About this exercise:
Please reproduce the items from their start through the line that contains "Вы смотрели", inclusive, replacing "Stadtkarten" with "Stadtpläne" and keeping everything else unchanged. Leave the pictures out of your answer.

Available records:
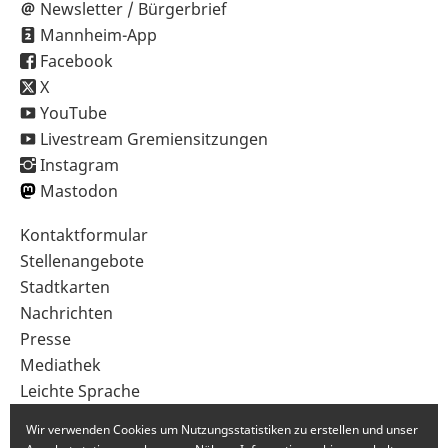
Newsletter / Bürgerbrief
Mannheim-App
Facebook
X
YouTube
Livestream Gremiensitzungen
Instagram
Mastodon
Sekundärnavigation
Kontaktformular
im
Stellenangebote
Fußbereich
Stadtkarten
Nachrichten
Presse
Mediathek
Leichte Sprache
Gebärdensprache
Wir verwenden Cookies um Nutzungsstatistiken zu erstellen und unser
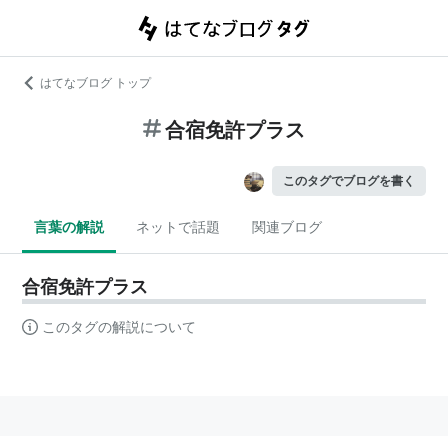
はてなブログ トップ
合宿免許プラス
このタグでブログを書く
言葉の解説
ネットで話題
関連ブログ
合宿免許プラス
このタグの解説について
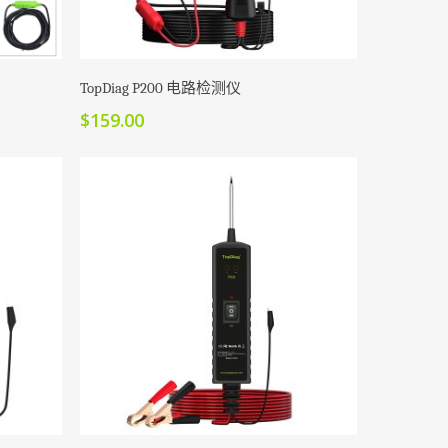
上
选
择
加入购物车
TopDiag P200 电路检测仪
这
$
159.00
些
选
项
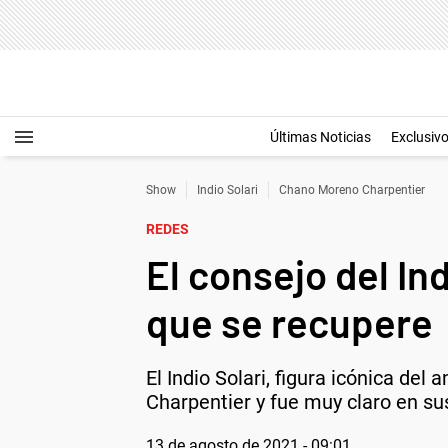
Últimas Noticias
Exclusiv
Show
Indio Solari
Chano Moreno Charpentier
REDES
El consejo del In
que se recupere
El Indio Solari, figura icónica del
Charpentier y fue muy claro en su
13 de agosto de 2021 - 09:01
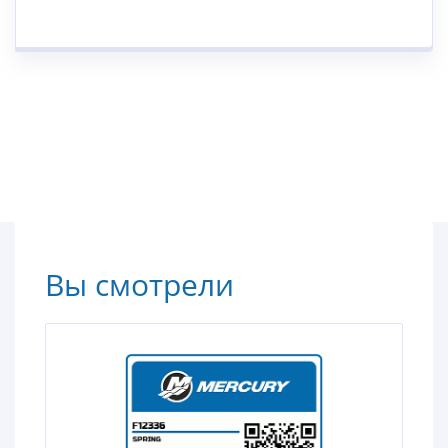
Вы смотрели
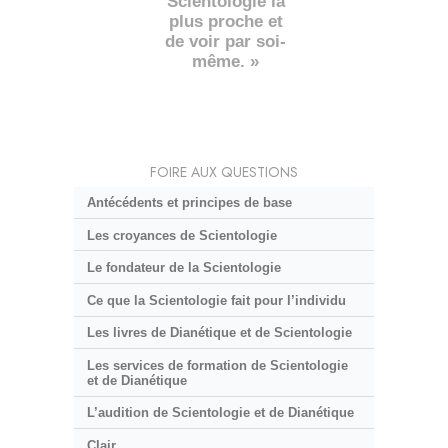
Scientologie la
plus proche et
de voir par soi-
même. »
FOIRE AUX QUESTIONS
Antécédents et principes de base
Les croyances de Scientologie
Le fondateur de la Scientologie
Ce que la Scientologie fait pour l’individu
Les livres de Dianétique et de Scientologie
Les services de formation de Scientologie
et de Dianétique
L’audition de Scientologie et de Dianétique
Clair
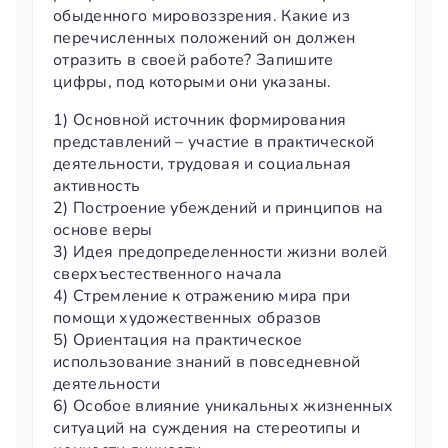
обыденного мировоззрения. Какие из
перечисленных положений он должен
отразить в своей работе? Запишите
цифры, под которыми они указаны.
1) Основной источник формирования
представлений – участие в практической
деятельности, трудовая и социальная
активность
2) Построение убеждений и принципов на
основе веры
3) Идея предопределенности жизни волей
сверхъестественного начала
4) Стремление к отражению мира при
помощи художественных образов
5) Ориентация на практическое
использование знаний в повседневной
деятельности
6) Особое влияние уникальных жизненных
ситуаций на суждения на стереотипы и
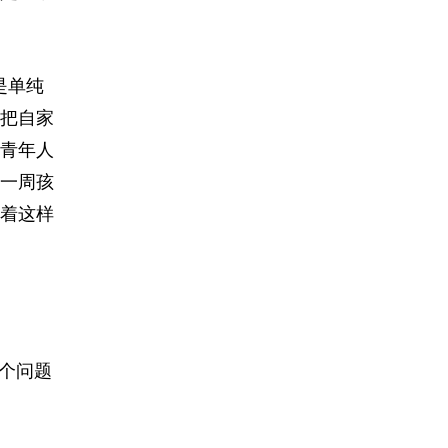
是单纯
把自家
青年人
一周孩
着这样
个问题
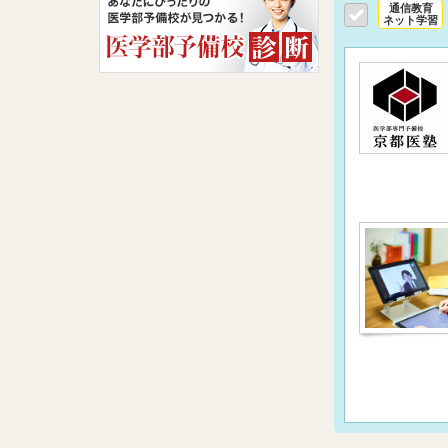
通信教育
ネット学習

Solution below:
Newsletter / Bürgerbrief
Mannheim-App
Facebook
X
YouTube
Livestream Gremiensitzungen
Instagram
Mastodon
Sekundärnavigation
Kontaktformular
im
Stellenangebote
Fußbereich
Stadtpläne
Nachrichten
Presse
Mediathek
Leichte Sprache
Gebärdensprache
Wir verwenden Cookies um Nutzungsstatistiken zu erstellen und unser
はてなブログ トップ
合宿免許プラス
このタグでブログを書く
言葉の解説
ネットで話題
関連ブログ
合宿免許プラス
このタグの解説について
上
选
择
加入购物车
TopDiag P200 电路检测仪
这
$
159.00
些
选
项
Últimas Noticias
Exclusiv
Show
Indio Solari
Chano Moreno Charpentier
REDES
El consejo del In
que se recupere
El Indio Solari, figura icónica del
Charpentier y fue muy claro en su
13 de agosto de 2021 - 09:01
Вы смотрели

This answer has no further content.